As discussed a few times, it seems to be the only way to make smartctl work for NVMe devices and so enabling it when smartctl exporter is enabled.

12c26ac

It's independent of #205123 and compatible with both versions

Not the most elegant way to handle it, would be happy to learn a better way

P.S. I've tested it multiple time in a VM and it seems to be working correctly

Description of changes
Things done
  • Built on platform(s)
    • x86_64-linux
    • aarch64-linux
    • x86_64-darwin
    • aarch64-darwin
  • For non-Linux: Is sandbox = true set in nix.conf? (See Nix manual)
  • Tested, as applicable:
  • Tested compilation of all packages that depend on this change using nix-shell -p nixpkgs-review --run "nixpkgs-review rev HEAD". Note: all changes have to be committed, also see nixpkgs-review usage
  • Tested basic functionality of all binary files (usually in ./result/bin/)
  • 23.05 Release Notes (or backporting 22.11 Release notes)
    • (Package updates) Added a release notes entry if the change is major or breaking
    • (Module updates) Added a release notes entry if the change is significant
    • (Module addition) Added a release notes entry if adding a new NixOS module
    • (Release notes changes) Ran nixos/doc/manual/md-to-db.sh to update generated release notes
  • Fits CONTRIBUTING.md.

@Frostman Frostman requested a review from WilliButz as a code owner December 8, 2022 18:57
@github-actions github-actions bot added 6.topic: nixos Issues or PRs affecting NixOS modules, or package usability issues specific to NixOS 8.has: module (update) This PR changes an existing module in `nixos/` labels Dec 8, 2022
@Frostman Frostman requested a review from mweinelt December 8, 2022 18:57
@ofborg ofborg bot added 10.rebuild-darwin: 0 This PR does not cause any packages to rebuild on Darwin 10.rebuild-linux: 1-10 labels Dec 8, 2022
@Frostman
Copy link
Member Author

@mweinelt hi, do you still think we need it? thanks

@robryk
Copy link
Contributor

robryk commented Jan 10, 2023

Do we know what causes disk block devices to be created with group set to disk?

Why isn't this change to udev rules something we'd want to happen always, regardless of whether anyone's using smartctl_exporter? If this change causes undesired effects, we shouldn't make it silently even for those who use smartctl_exporter. If it doesn't, I don't see why it's not useful always.

@mweinelt
Copy link
Member

The group assignment comes from udev rule maintained by systemd upstream, see https://github.com/systemd/systemd/blob/0cf2dcf15402c60498165dbd3f14536766c05051/rules.d/50-udev-default.rules.in#L74.

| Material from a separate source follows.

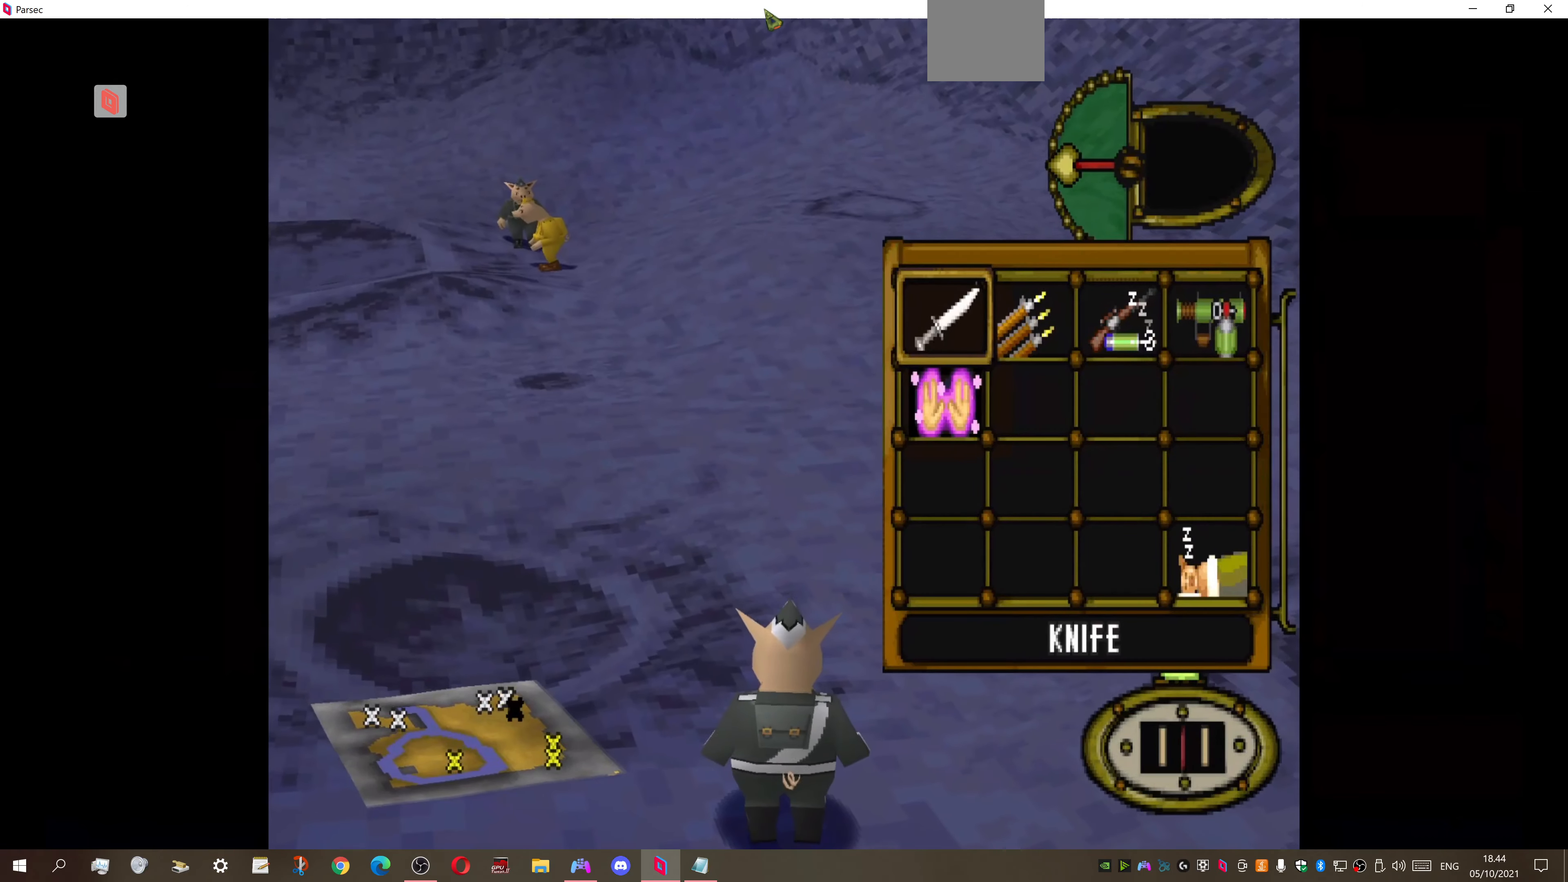
{"buttons": ["DPAD_UP"], "right_stick": "center", "events": [[67, "DPAD_RIGHT", "down"], [167, "DPAD_RIGHT", "up"], [234, "DPAD_RIGHT", "down"], [367, "CROSS", "down"], [367, "DPAD_RIGHT", "up"], [467, "CROSS", "up"], [467, "DPAD_UP", "down"]]}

We should probably create an issue an ask whether it would be fine to add nvme char devices into the disk group as well.

@mweinelt
Copy link
Member

mweinelt commented Jan 10, 2023

@mweinelt hi, do you still think we need it? thanks

Yes, we need this, but I'm very unhappy about the placement we're apparently being forced into.

cc @WilliButz

@robryk
Copy link
Contributor

robryk commented Jan 10, 2023

I've created an upstream issue in systemd about the inconsistent permissions: systemd/systemd#26009

@robryk
Copy link
Contributor

robryk commented Jan 10, 2023

The group assignment comes from udev rule maintained by systemd upstream, see https://github.com/systemd/systemd/blob/0cf2dcf15402c60498165dbd3f14536766c05051/rules.d/50-udev-default.rules.in#L74.

Actually, it's unclear for me what causes that file to have effect. It's not present in /etc/udev/rules.d on the running system, and the rules that write out rules.d seem to suggest that neither it is in initrd. Does systemd-udevd look for rules at a relative path from its binary or something equally magical?

@mweinelt
Copy link
Member

mweinelt commented Jul 8, 2023

Given the upstream reaction we'd probably want to move this into a separate group, that encapsulates raw disk access, e.g. rawio, to make sure we're not handing anything raw io permissions, by allowing the disk group to do it.

@nixos-discourse
Copy link

This pull request has been mentioned on NixOS Discourse. There might be relevant details there:

https://discourse.nixos.org/t/smartctl-exporter/19110/13

@Frostman Frostman closed this Jul 28, 2023
@robryk
Copy link
Contributor

robryk commented Aug 27, 2023

What's your plan on dealing with this? It doesn't seem to me that systemd-udevd's built-in rules are likely to change anytime soon (or maybe ever).

@@ -183,6 +183,9 @@ let
"ip46tables -A nixos-fw ${conf.firewallFilter} "
"-m comment --comment ${name}-exporter -j nixos-fw-accept"
]);
services.udev.extraRules = mkIf ("${name}" == "smartctl") ''
SUBSYSTEM=="nvme", KERNEL=="nvme[0-9]*", GROUP="disk"
Copy link
Member

Choose a reason for hiding this comment

The reason will be displayed to describe this comment to others. Learn more.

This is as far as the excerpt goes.